> _INSTRUCTIONS FOR THE TASK_: Wherever the string "STRENGTHS" shows up in the data below, copy the whole line.

> _RECORDED DATA_:

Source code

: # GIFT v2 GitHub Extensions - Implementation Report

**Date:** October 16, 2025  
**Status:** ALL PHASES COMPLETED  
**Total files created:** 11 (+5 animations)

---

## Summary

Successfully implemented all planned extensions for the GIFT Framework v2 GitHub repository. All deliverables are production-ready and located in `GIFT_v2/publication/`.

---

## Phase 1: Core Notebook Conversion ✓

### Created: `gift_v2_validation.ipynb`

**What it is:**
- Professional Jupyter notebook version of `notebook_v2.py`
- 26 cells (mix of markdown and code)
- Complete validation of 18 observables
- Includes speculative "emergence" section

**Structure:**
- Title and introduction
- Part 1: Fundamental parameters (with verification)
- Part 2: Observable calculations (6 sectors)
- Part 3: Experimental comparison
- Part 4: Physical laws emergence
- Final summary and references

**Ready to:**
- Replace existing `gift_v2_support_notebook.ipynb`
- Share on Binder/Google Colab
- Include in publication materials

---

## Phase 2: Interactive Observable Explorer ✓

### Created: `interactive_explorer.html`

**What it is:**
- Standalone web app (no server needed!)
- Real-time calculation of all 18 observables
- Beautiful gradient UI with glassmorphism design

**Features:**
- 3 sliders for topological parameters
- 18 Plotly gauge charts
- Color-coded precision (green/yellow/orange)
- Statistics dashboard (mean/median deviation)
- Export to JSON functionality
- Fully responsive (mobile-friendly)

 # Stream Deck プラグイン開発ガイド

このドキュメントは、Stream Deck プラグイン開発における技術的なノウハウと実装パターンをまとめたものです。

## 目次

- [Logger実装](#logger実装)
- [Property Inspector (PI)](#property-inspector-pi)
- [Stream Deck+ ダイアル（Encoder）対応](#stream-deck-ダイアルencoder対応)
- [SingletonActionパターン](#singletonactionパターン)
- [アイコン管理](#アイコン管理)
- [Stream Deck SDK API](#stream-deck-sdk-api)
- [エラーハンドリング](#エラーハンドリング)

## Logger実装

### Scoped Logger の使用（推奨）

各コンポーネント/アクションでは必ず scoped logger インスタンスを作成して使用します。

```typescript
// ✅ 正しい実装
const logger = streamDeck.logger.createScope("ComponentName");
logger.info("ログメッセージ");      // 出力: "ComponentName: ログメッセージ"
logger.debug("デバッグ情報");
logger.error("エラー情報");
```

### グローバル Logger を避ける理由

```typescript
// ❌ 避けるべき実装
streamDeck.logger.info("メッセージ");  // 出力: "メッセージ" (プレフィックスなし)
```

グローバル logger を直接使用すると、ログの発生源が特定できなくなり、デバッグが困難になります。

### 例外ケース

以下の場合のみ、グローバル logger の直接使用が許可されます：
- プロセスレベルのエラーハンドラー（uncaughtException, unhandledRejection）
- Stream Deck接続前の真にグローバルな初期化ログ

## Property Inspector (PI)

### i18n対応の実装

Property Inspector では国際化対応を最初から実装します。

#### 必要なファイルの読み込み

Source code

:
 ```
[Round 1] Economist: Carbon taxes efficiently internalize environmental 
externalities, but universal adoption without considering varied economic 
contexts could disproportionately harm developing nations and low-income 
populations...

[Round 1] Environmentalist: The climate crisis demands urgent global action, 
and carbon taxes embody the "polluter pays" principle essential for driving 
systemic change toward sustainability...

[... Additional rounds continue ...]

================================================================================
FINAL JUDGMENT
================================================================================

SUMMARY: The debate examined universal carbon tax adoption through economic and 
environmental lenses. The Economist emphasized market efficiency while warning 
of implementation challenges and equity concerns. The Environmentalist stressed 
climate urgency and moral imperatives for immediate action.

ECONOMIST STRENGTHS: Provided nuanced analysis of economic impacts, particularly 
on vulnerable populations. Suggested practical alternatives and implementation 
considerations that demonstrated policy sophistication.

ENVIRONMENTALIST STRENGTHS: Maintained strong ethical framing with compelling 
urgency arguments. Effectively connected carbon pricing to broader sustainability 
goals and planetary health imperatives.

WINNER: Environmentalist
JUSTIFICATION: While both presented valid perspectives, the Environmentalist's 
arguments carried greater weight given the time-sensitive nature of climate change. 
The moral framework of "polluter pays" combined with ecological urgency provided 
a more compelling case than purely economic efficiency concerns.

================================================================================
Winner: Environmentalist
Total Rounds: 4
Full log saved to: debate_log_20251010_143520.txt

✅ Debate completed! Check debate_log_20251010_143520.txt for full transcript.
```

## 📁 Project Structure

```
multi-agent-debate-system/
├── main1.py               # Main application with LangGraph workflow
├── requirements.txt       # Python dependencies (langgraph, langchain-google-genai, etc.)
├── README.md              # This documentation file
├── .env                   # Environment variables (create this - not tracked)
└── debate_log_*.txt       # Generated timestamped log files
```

> _WRITTEN SOLUTION_:
ECONOMIST STRENGTHS: Provided nuanced analysis of economic impacts, particularly 
ENVIRONMENTALIST STRENGTHS: Maintained strong ethical framing with compelling 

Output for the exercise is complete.